While illegal trade decimates wildlife populations, deprives local people from their livelihoods, and in some cases impacts national economies and security, the Parties to CITES have also long recognized that well-regulated legal trade can benefit both local communities and species. Enhancing the livelihoods and engagement of rural communities through conservation now forms an essential part of CITES three pronged approach to tackling illicit wildlife trafficking. This is well reflected in the outcomes of CoP17, which ended last month in South Africa and the implementation of these CoP decisions is high on the agenda of this workshop.

As noted in CITES Resolution Conf. 8.3, the majority of the species of wild fauna and flora that are regulated under CITES occur in the developing countries of the world. These countries are well represented in this workshop where we have delegates from Africa, Asia and Latin America, many of which are mega biodiversity countries. As I understand it we have almost twice as many countries represented here than in previous CITES workshops on livelihoods, which is great to see.

The landmark UN General Assembly resolution on tackling illicit trafficking in wildlife adopted last year, and reaffirmed in September this year, recognizes the fundamental legal framework provided by CITES in regulating international trade in wildlife and in combating illicit trafficking of wildlife. It is important to note that the Resolution goes on to stress that CITES should contribute to tangible benefits for local people, which reflects the language used in the outcome document of the Rio+20 Conference The Future We Want. And Goal 15 of the United Nations Sustainable Development Goals (SDGs) adopted last year says it aims to “enhance global support for efforts to combat poaching and trafficking of protected species, including by increasing the capacity of local communities to pursue sustainable livelihood opportunities.”

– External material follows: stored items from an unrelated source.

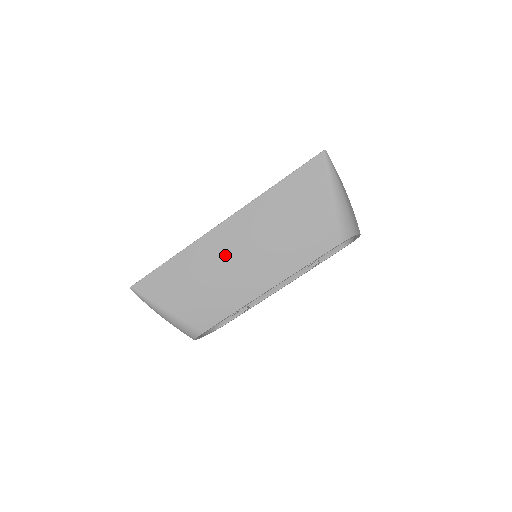
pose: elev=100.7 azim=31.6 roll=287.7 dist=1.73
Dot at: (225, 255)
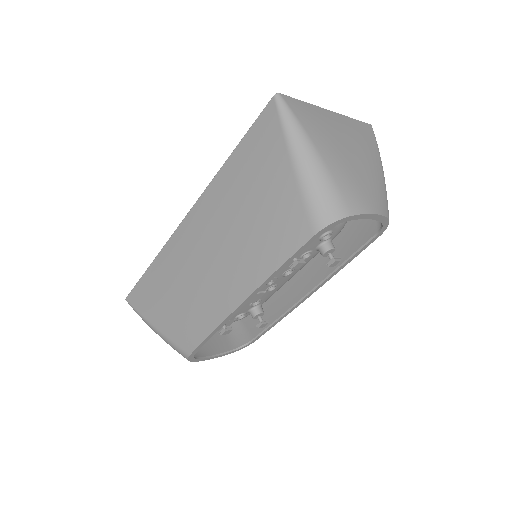
Dot at: (192, 259)
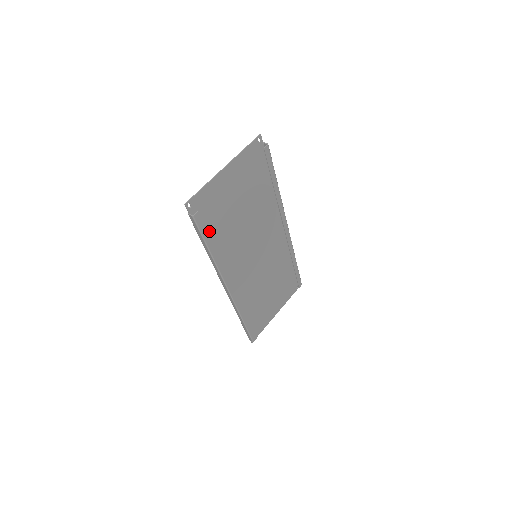
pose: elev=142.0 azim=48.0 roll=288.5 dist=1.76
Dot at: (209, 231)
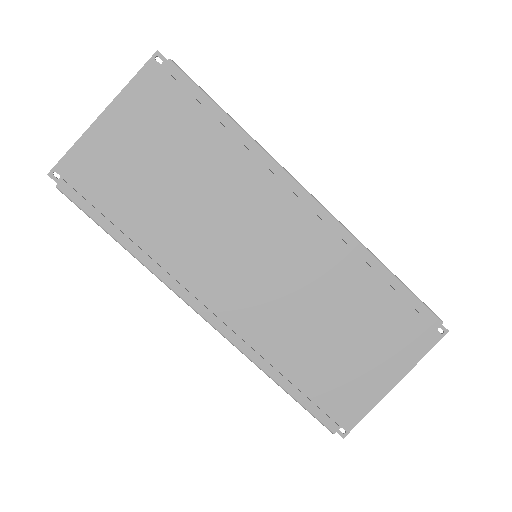
Dot at: (116, 213)
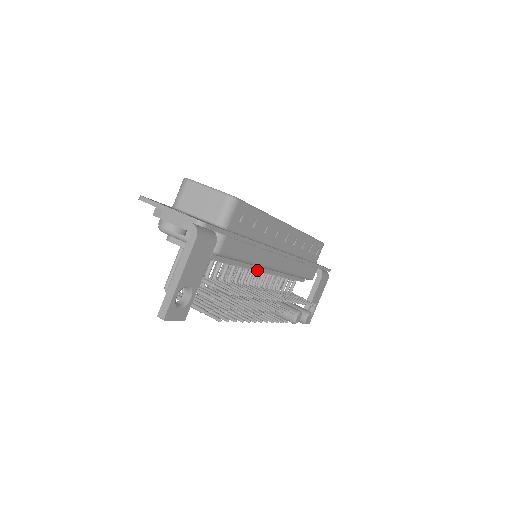
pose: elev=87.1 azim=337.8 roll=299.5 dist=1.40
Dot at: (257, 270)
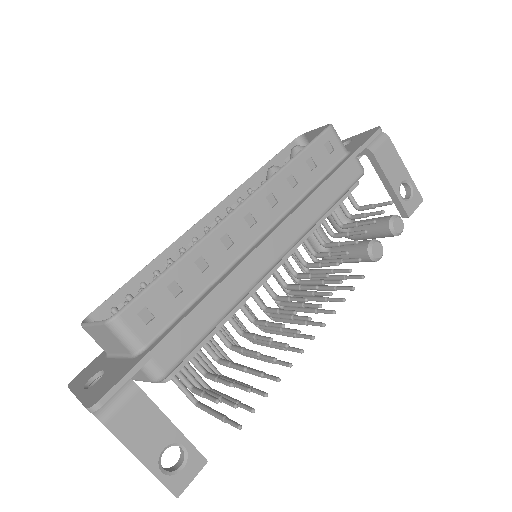
Dot at: (260, 286)
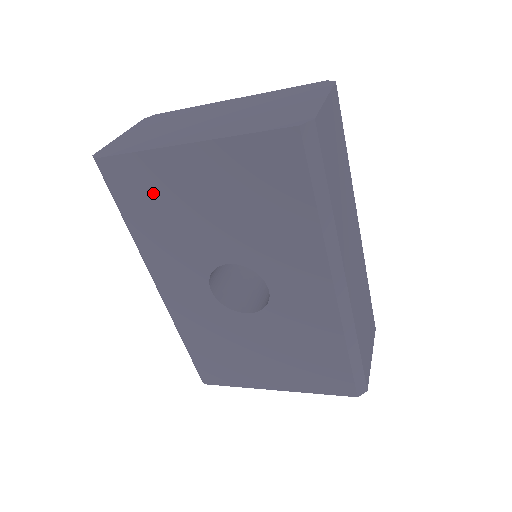
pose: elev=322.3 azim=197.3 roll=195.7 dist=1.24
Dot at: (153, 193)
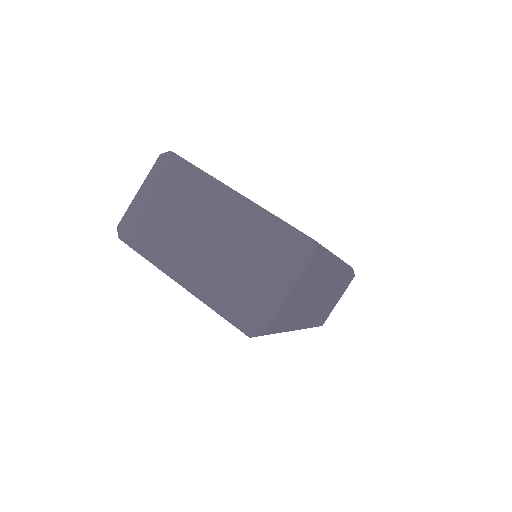
Dot at: occluded
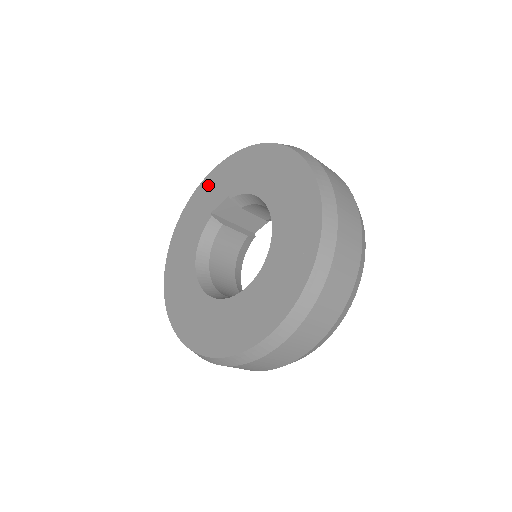
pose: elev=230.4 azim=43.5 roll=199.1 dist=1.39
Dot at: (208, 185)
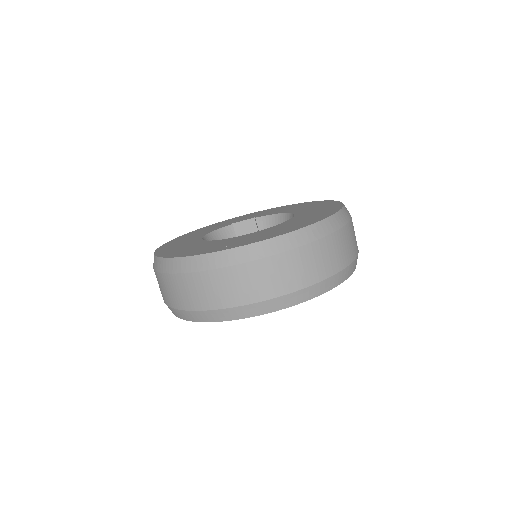
Dot at: occluded
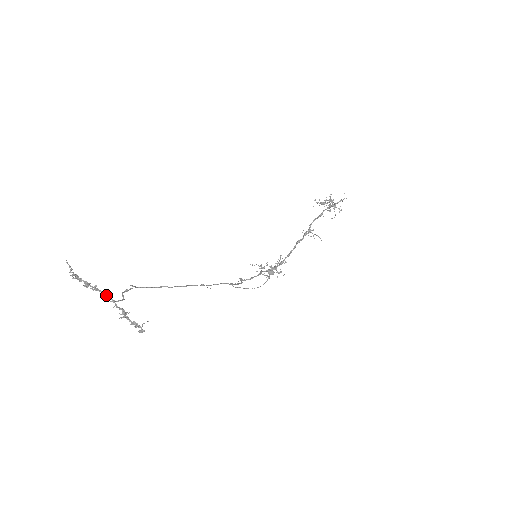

Legal and sustainable trade in wildlife is taking place, and it takes many forms. For example, the trade in the wool of the vicuna, the skin of a crocodile and the bark of the African Cherry tree, which also provide benefits for local communities. The protection of wildlife from poaching and smuggling can also secure the wildlife assets that form the basis of nature based tourism experiences, which, when done properly can generate significant local jobs and income.

These and other case studies profiled in the CITES and livelihoods programme demonstrate many examples of a successful nexus between local livelihoods, the sustainable use of wildlife – both consumptive and non-consumptive, and wildlife conservation. Where local communities gain benefits from wildlife, it can offer a long term self-supporting solution for improving livelihoods, lifting people out of poverty, and achieving conservation benefits, including through reducing illegal wildlife trade.

We are aware of the different approaches and perspectives of various organizations in improving livelihoods and engaging rural communities in wildlife conservation. There is no one solution that fits all circumstances, which is clear from our case studies.

CITES is a wonderful and unique global tool to enhance how we engage with, and empower, local and rural communities in wildlife conservation and sustainable use. What further measures can be taken to better achieve such objectives following our last CoP is well worth exploring through processes such as this workshop.

There is also a milestone to celebrate today. The first CITES and Livelihoods Workshop was held in  Cape Town, South Africa from 5 to 7 September 2006. This year is the 10th anniversary of this excellent initiative and the workshop is now back in South Africa. We warmly congratulate the South African government for its decade long engagement with CITES on addressing this critical issue of CITES and livelihoods.

Finally, let me close by thanking you once again for coming to this workshop and to also express our deep gratitude to the South African government for its generosity in hosting it, especially coming just one month after our largest and most successful CoP ever in Johannesburg.  

I wish you every success with your extremely important work and look forward to learning of the outcomes.